Third Sunday of Advent
December 11, 2016 – Year A
Readings: Is 35:1-6A, 10 / Ps 146 / Jas 5:7-10 / Mt 11:2-11
by Rev. Salvador Añonuevo, Pastor
One of the priests in the diocese of Columbus, Ohio, by the name of Father Joshua Wagner, once told a story that as a young boy he really wanted a Transformer action figure for Christmas. His parents had a rule that the children couldn’t get out of bed until 5:00 a.m. to wake them up and open gifts on Christmas morning. But at that time he couldn’t stand it, so at 4:00 a.m., he snuck down to have a look at the Christmas tree surrounded with presents.
He noticed that one of those beautifully wrapped gifts was marked “To: Joshua.” Against his better judgment, he peeled back a little bit of the wrapping paper and saw that he had received the Transformer toy that he had hoped for. Now filled with joy, he put the wrapping paper back together and snuck back upstairs. About an hour later, he woke up his parents and headed downstairs. To their surprise, they found a note from Santa that explained that, because Joshua had peeked at his toy, Santa had taken back all the presents. Father Wagner said he hasn’t cried that hard many times in his life. It turned out that it was all a prank by his brother Mark who had seen him peeking. Needless to say, all the presents eventually came back out.

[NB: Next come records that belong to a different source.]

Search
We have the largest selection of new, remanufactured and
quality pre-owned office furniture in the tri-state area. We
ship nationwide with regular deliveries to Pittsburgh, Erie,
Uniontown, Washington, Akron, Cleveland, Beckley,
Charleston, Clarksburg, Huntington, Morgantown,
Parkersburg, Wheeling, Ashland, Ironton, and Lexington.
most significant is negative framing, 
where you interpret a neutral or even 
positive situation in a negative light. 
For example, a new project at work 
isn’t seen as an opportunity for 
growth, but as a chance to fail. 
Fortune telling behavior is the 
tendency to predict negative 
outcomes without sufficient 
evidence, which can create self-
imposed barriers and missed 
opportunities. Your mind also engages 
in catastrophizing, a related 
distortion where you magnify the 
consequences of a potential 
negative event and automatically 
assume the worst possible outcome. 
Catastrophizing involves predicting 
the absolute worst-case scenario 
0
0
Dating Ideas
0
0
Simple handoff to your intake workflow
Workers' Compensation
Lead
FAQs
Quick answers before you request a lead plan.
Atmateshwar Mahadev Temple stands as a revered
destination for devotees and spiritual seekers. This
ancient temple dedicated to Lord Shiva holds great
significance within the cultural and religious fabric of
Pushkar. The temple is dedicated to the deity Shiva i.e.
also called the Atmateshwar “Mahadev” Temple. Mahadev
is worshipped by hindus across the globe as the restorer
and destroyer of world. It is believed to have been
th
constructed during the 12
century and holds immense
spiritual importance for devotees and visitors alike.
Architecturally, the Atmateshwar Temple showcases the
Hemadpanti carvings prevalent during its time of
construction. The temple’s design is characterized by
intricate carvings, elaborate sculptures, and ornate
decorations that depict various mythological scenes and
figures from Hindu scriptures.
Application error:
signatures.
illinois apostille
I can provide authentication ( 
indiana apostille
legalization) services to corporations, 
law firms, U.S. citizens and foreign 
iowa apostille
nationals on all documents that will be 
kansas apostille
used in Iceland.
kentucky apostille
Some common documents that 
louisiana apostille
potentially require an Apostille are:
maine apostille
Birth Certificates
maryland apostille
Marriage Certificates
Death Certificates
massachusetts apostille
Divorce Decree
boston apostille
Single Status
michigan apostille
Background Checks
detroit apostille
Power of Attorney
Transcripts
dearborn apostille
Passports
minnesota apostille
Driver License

We all know that waiting is very much a part of life. We wait in supermarkets, restaurants, doctor’s offices, hospitals, when we go fishing (most especially when we go fishing), or for the coming visits of our loved ones. Every single day, we all wait in one way or another. If we wait impatiently, we are just punishing ourselves unnecessarily. But if we wait joyfully, studies have shown that we will have peace of mind, joyful living and even a healthy Christian life.
In the late 60’s and early 70’s, psychologist Walter Mischel, who was then a professor at Stanford University, conducted the so-called “Stanford Marshmallow Experiment,” a series of studies on delayed gratification. In these studies a child was offered a choice between one small reward, provided immediately, or a larger, later reward if they waited for a short period – approximately 15 minutes – during which the tester left the room. The reward was sometimes a marshmallow or often a cookie or a pretzel. In follow up studies, the researchers found that children who could wait longer for the bigger reward, tended to have better life outcomes as measured by SAT scores, educational attainment, body mass index, and other life measures.
The result of this experiment tells us the many benefits of patient waiting and delayed gratification. But as God’s children, we don’t cultivate in ourselves the virtue of patience in order to attain success and material rewards; what is at stake is our life eternal. That is why in today’s second reading, the apostle James said “Be patient, brothers and sisters, until the coming of the Lord. See how the farmer waits for the precious fruit of the earth, being patient with it until it receives the early and late rains. You too must be patient.”